■ PROBLEM TO SOLVE ■
For this exercise, return only the lines in the records below from the one holding "right ankle: (309, 1016)" through the one holding "left wrist: (152, 163)", including both, exactly as they appear and without pictures.

■ AVAILABLE DATA ■
========================
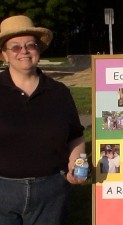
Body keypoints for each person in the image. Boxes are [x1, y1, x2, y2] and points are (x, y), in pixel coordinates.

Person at [0, 15, 86, 225]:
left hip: (51, 193)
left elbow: (76, 135)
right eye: (16, 47)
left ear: (38, 49)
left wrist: (76, 162)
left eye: (31, 45)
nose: (24, 51)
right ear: (4, 55)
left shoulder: (59, 92)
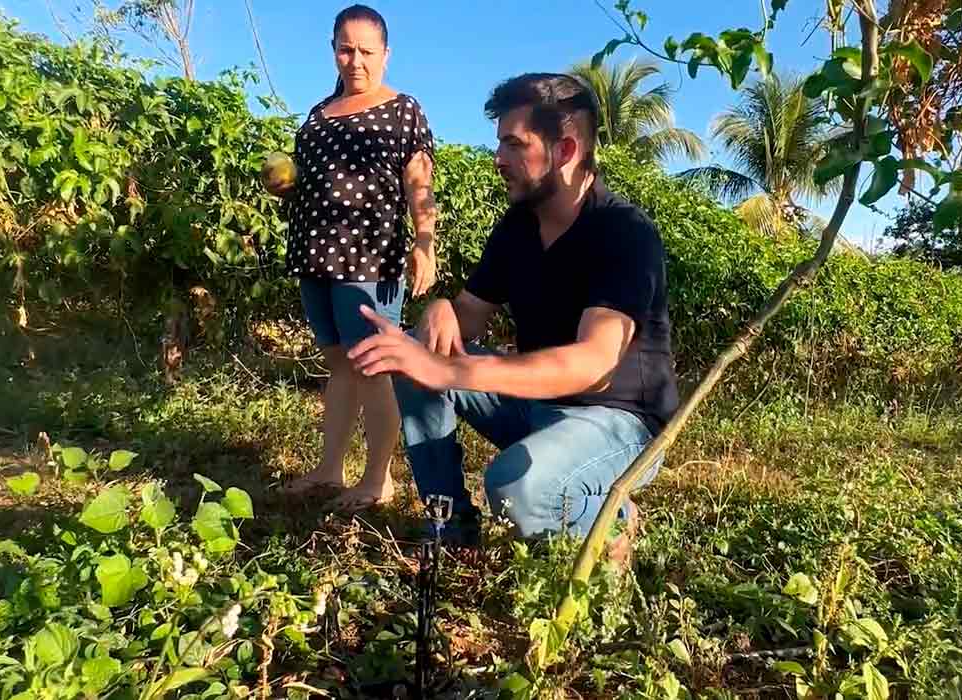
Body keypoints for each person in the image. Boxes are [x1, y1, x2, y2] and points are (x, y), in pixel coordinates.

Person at [348, 73, 678, 559]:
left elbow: (594, 365)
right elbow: (469, 316)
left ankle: (613, 518)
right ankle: (450, 525)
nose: (498, 158)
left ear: (564, 151)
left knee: (515, 488)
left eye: (513, 144)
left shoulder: (624, 232)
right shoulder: (518, 227)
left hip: (620, 422)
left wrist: (451, 368)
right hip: (537, 408)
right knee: (415, 359)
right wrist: (440, 310)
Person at [264, 5, 438, 511]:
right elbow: (312, 182)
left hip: (370, 258)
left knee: (373, 367)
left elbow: (418, 182)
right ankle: (329, 468)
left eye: (366, 50)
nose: (355, 60)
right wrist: (284, 186)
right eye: (345, 48)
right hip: (314, 254)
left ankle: (378, 478)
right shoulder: (317, 113)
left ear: (385, 53)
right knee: (338, 364)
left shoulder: (402, 109)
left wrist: (424, 241)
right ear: (333, 49)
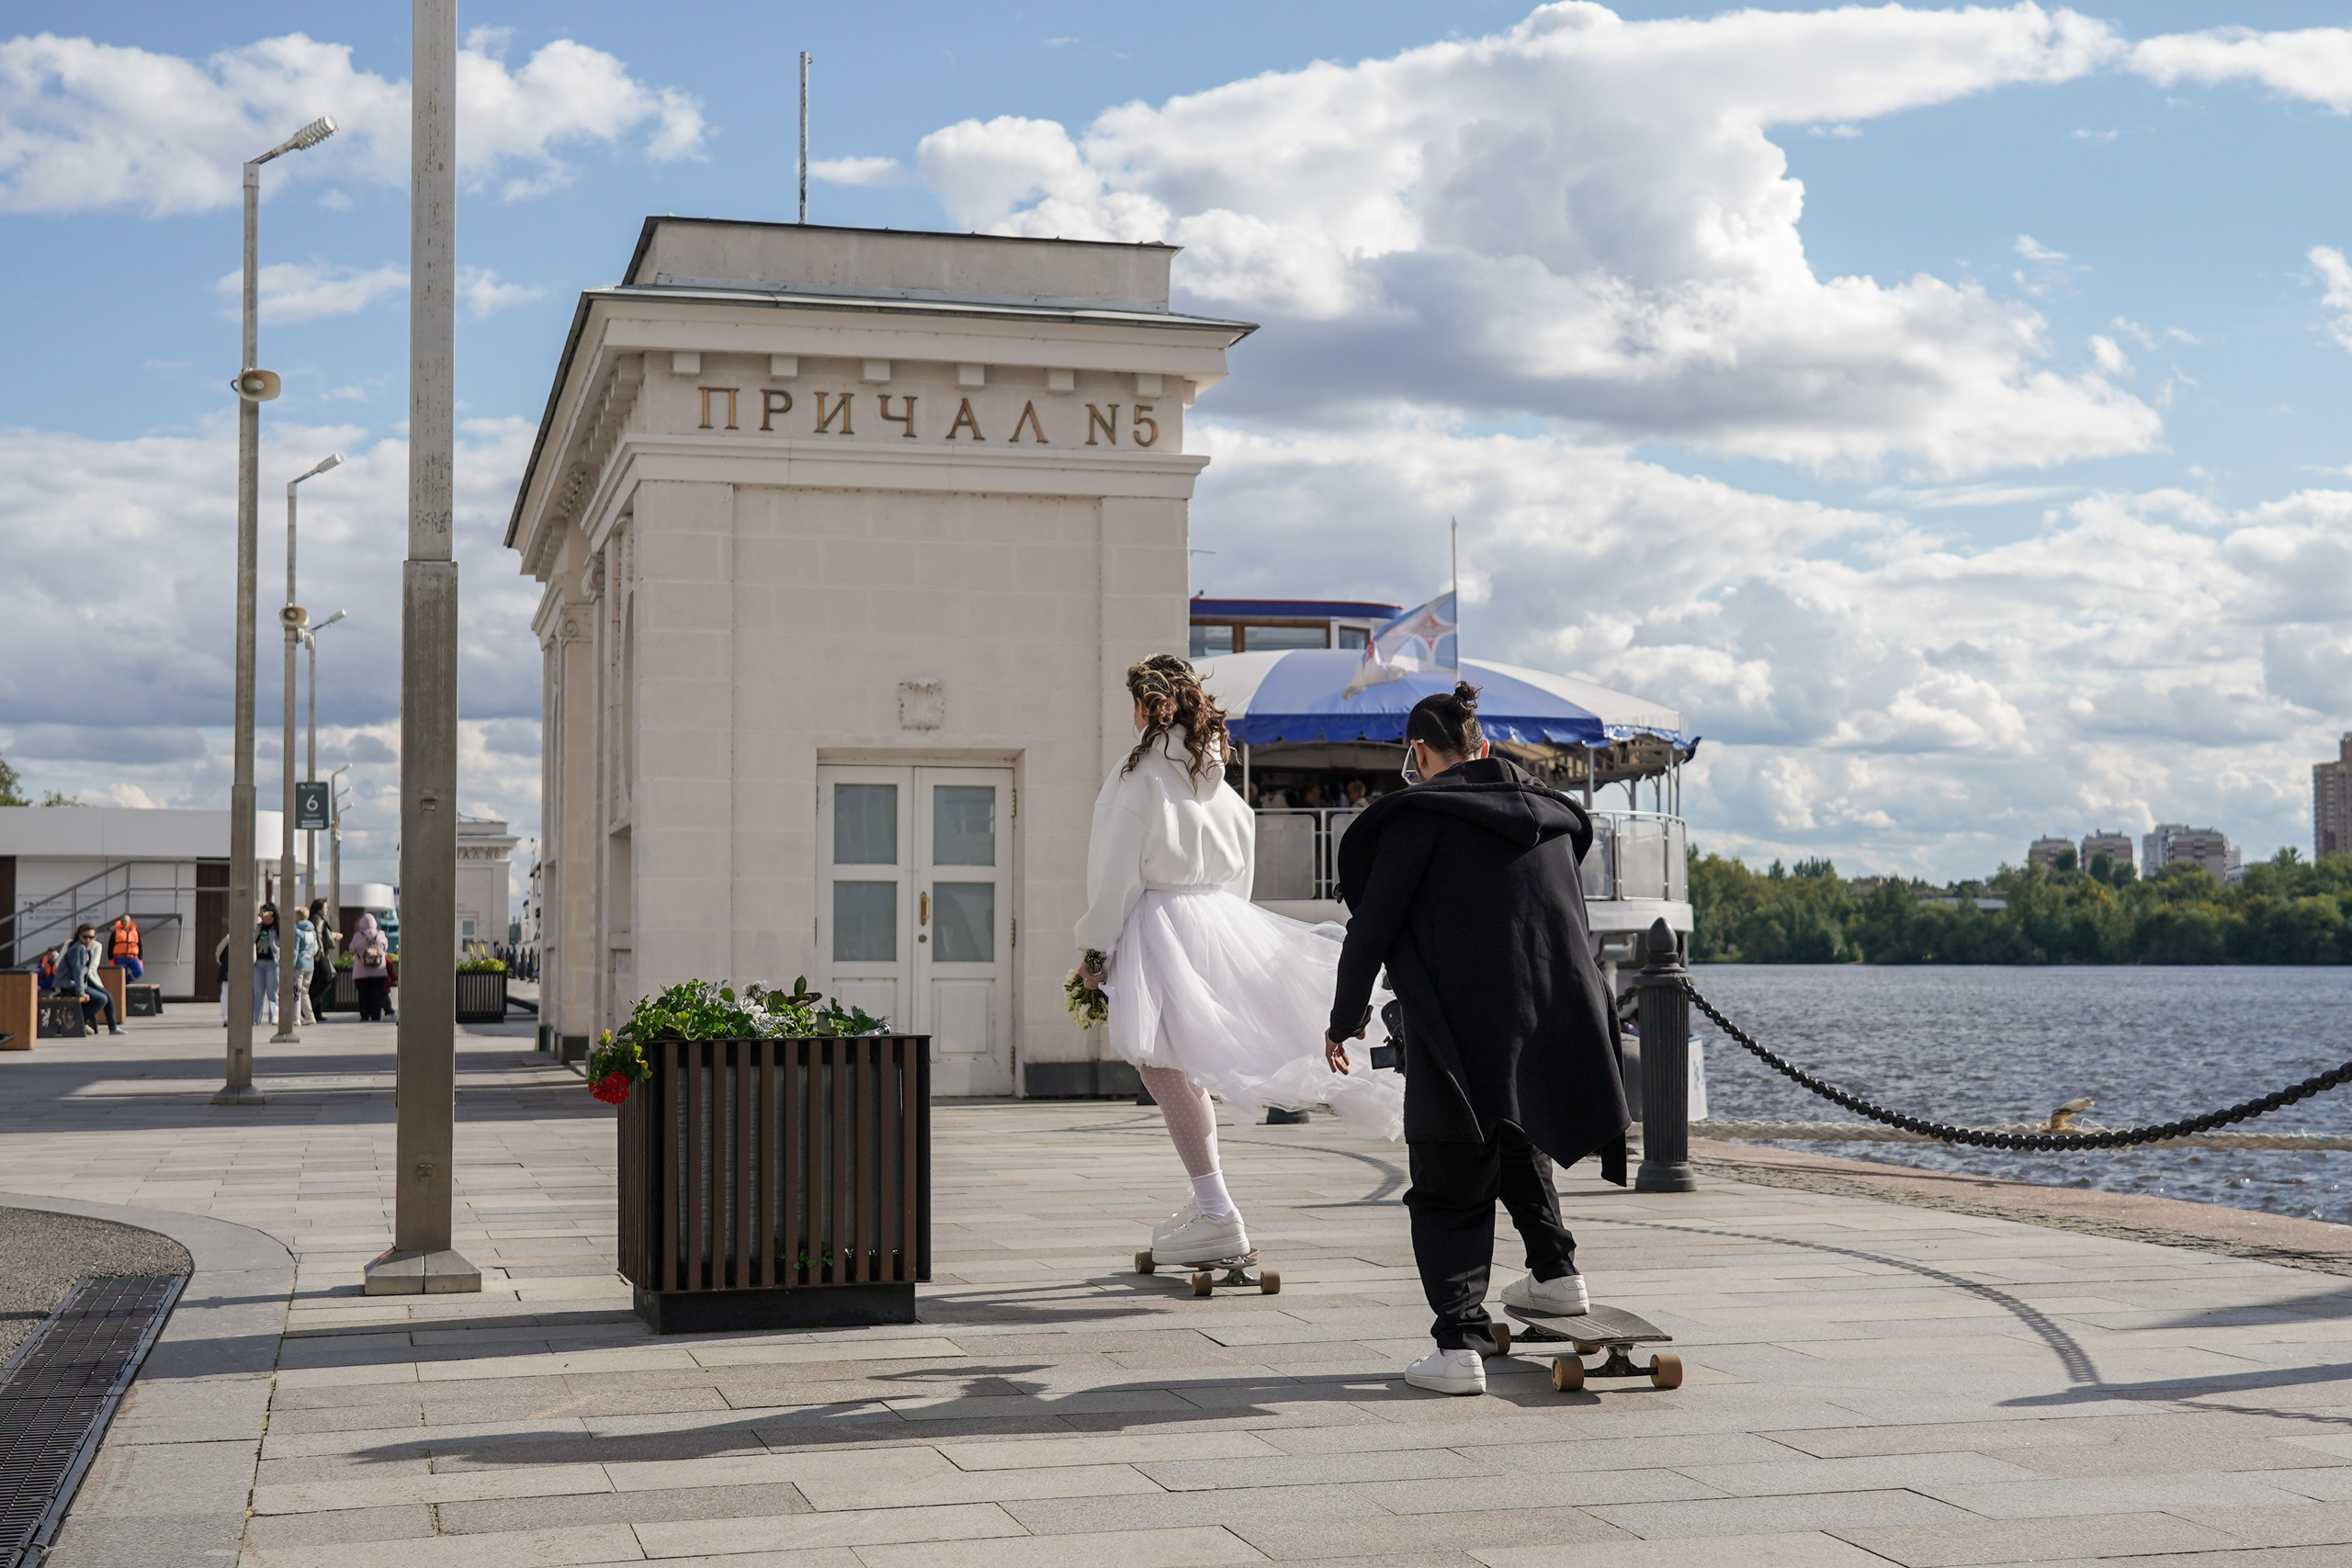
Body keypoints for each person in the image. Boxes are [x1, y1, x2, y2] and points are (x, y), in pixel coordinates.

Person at [1324, 682, 1628, 1397]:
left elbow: (1370, 927)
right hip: (1554, 1012)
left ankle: (1458, 1340)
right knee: (1518, 1136)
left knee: (1447, 1170)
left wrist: (1343, 1019)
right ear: (1483, 747)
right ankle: (1557, 1276)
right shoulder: (1552, 819)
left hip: (1459, 1021)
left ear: (1420, 753)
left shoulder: (1417, 819)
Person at [1075, 655, 1401, 1271]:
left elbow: (1115, 867)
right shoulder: (1216, 774)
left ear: (1146, 707)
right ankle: (1209, 1204)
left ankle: (1218, 1209)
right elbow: (1242, 860)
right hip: (1217, 918)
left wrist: (1097, 946)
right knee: (1186, 1065)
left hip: (1158, 919)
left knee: (1163, 1067)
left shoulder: (1137, 771)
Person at [57, 922, 120, 1035]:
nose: (88, 940)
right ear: (79, 935)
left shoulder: (94, 946)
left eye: (91, 937)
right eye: (85, 937)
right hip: (72, 982)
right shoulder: (77, 947)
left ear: (95, 937)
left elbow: (92, 966)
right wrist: (81, 991)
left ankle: (109, 1026)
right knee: (102, 998)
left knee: (106, 996)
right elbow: (77, 970)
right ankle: (76, 1021)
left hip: (87, 977)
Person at [350, 912, 391, 1022]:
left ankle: (364, 1015)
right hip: (379, 971)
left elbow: (352, 949)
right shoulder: (381, 934)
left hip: (361, 972)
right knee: (377, 994)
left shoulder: (358, 936)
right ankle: (376, 1015)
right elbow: (386, 947)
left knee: (363, 994)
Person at [307, 899, 339, 1023]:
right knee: (326, 979)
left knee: (316, 981)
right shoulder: (318, 920)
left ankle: (315, 1011)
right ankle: (309, 1005)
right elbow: (318, 935)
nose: (326, 910)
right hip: (320, 954)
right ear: (319, 909)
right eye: (325, 907)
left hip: (317, 953)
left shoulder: (316, 919)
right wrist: (319, 952)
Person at [253, 903, 280, 1025]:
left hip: (273, 963)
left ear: (271, 913)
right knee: (257, 993)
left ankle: (274, 1017)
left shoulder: (277, 928)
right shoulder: (259, 927)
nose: (261, 915)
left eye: (263, 913)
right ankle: (255, 1019)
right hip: (258, 963)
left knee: (272, 993)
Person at [291, 905, 320, 1025]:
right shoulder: (312, 932)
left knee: (296, 992)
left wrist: (290, 965)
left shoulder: (297, 931)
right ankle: (309, 1016)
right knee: (304, 991)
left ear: (297, 917)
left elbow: (295, 950)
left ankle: (296, 1018)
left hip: (299, 964)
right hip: (310, 964)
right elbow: (315, 948)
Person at [108, 914, 143, 982]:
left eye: (126, 921)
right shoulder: (115, 932)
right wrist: (111, 959)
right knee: (122, 975)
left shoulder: (135, 932)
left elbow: (139, 945)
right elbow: (111, 946)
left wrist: (140, 958)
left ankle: (127, 981)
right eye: (123, 921)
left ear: (129, 922)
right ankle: (123, 985)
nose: (124, 923)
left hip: (133, 957)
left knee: (139, 972)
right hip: (120, 958)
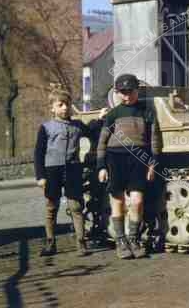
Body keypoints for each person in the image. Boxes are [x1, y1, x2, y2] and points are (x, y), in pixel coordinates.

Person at [96, 74, 162, 259]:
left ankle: (134, 238)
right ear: (117, 93)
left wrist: (152, 163)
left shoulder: (147, 112)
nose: (126, 96)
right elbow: (102, 141)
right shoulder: (113, 114)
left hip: (138, 161)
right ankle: (120, 241)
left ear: (137, 91)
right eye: (122, 93)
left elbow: (155, 140)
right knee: (117, 202)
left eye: (130, 92)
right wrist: (101, 166)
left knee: (137, 201)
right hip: (115, 160)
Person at [34, 86, 104, 257]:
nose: (65, 108)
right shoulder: (46, 127)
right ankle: (50, 243)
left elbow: (92, 130)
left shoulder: (77, 125)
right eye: (60, 105)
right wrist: (40, 176)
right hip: (52, 170)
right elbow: (38, 153)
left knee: (76, 206)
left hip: (73, 169)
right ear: (52, 107)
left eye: (67, 104)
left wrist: (100, 119)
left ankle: (81, 243)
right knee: (52, 206)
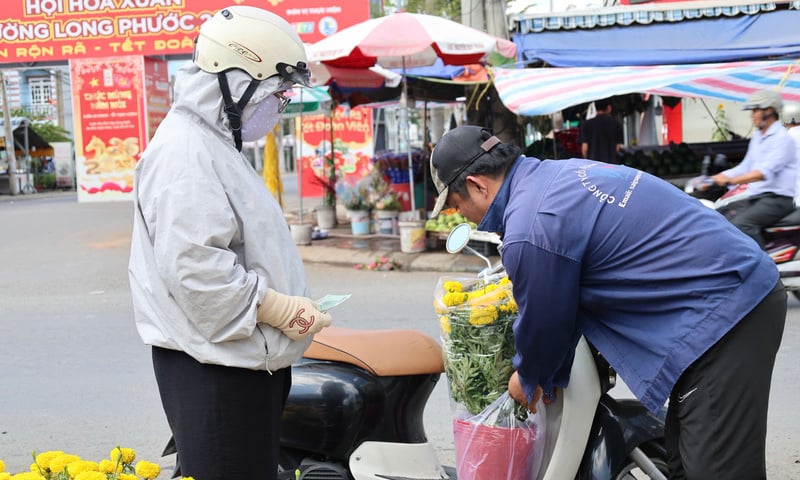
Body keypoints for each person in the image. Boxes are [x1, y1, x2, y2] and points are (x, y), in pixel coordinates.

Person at [429, 125, 786, 479]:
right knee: (686, 464)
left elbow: (545, 322)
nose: (464, 217)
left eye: (458, 206)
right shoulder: (552, 176)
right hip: (723, 295)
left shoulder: (529, 225)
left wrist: (528, 377)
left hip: (726, 312)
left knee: (715, 471)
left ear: (477, 184)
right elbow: (563, 297)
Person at [128, 6, 331, 480]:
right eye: (276, 91)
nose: (278, 105)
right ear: (236, 81)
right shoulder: (185, 152)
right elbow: (197, 269)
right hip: (215, 372)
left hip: (241, 362)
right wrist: (278, 308)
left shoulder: (215, 142)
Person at [706, 90, 797, 248]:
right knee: (721, 216)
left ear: (769, 111)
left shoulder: (782, 138)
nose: (752, 115)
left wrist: (730, 180)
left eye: (755, 110)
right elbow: (746, 166)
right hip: (759, 196)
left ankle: (760, 267)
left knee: (741, 225)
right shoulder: (758, 137)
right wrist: (716, 177)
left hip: (778, 199)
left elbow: (763, 172)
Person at [577, 97, 624, 164]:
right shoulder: (617, 124)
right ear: (609, 108)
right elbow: (617, 148)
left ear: (595, 108)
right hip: (610, 165)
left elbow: (584, 149)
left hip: (593, 165)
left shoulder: (586, 124)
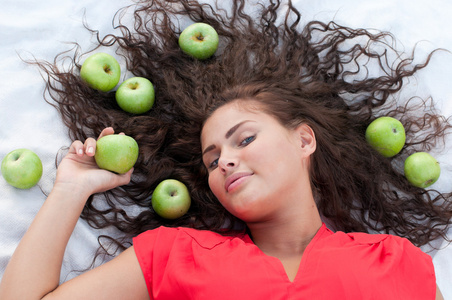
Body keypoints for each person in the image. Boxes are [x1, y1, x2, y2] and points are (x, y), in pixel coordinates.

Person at [0, 0, 451, 298]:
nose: (225, 161)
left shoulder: (398, 263)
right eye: (213, 160)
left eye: (245, 138)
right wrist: (70, 189)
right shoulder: (174, 255)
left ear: (304, 139)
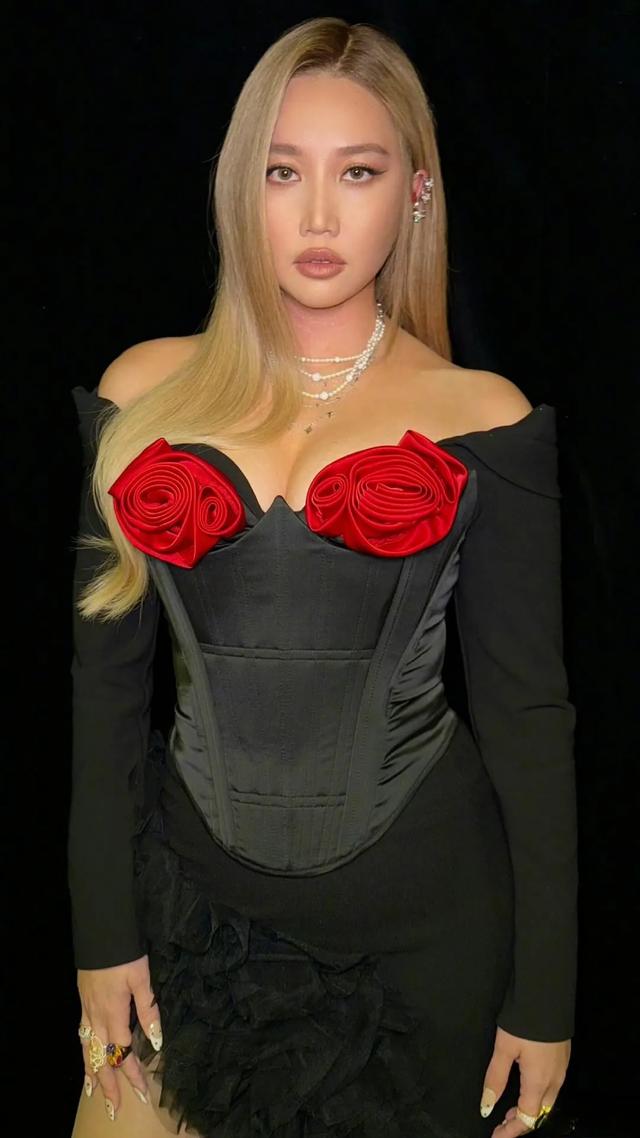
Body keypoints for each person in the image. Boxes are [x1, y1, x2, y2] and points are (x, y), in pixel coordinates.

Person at [68, 15, 577, 1138]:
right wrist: (99, 933)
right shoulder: (142, 392)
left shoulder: (481, 416)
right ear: (236, 189)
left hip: (427, 930)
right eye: (281, 171)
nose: (315, 216)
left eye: (358, 172)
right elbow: (103, 692)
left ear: (415, 193)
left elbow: (528, 717)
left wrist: (546, 995)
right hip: (191, 911)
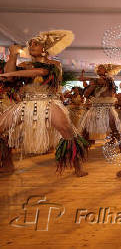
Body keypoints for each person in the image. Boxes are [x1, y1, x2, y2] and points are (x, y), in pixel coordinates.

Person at [0, 30, 88, 176]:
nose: (31, 46)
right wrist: (13, 55)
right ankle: (8, 164)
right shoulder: (26, 64)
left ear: (44, 49)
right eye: (30, 44)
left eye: (36, 44)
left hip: (49, 102)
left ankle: (78, 165)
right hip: (26, 103)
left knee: (66, 130)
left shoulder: (55, 64)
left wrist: (10, 73)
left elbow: (40, 72)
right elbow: (8, 78)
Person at [80, 63, 121, 142]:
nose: (98, 70)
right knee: (87, 127)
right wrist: (91, 86)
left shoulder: (109, 80)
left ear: (106, 71)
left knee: (113, 127)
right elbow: (86, 94)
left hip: (107, 107)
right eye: (98, 68)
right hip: (95, 107)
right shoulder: (95, 82)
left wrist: (85, 78)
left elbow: (99, 81)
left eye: (101, 68)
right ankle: (82, 146)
========================
■ ANSWER TO THIS PROBLEM ■
right ankle: (309, 1016)
right knee: (304, 991)
left ear: (297, 917)
left elbow: (295, 950)
left ankle: (296, 1018)
left hip: (299, 964)
right hip: (310, 964)
right elbow: (315, 948)
Person at [108, 914, 143, 982]:
left eye: (126, 921)
right shoulder: (115, 932)
right wrist: (111, 959)
right knee: (122, 975)
left shoulder: (135, 932)
left elbow: (139, 945)
right elbow: (111, 946)
left wrist: (140, 958)
left ankle: (127, 981)
right eye: (123, 921)
left ear: (129, 922)
right ankle: (123, 985)
nose: (124, 923)
left hip: (133, 957)
left knee: (139, 972)
right hip: (120, 958)
Body keypoints for each person in the image. Boxes are [x1, y1, x2, y2] and points are (x, y), in pixel coordinates.

Person at [96, 74, 162, 259]:
left ankle: (134, 238)
right ear: (117, 93)
left wrist: (152, 163)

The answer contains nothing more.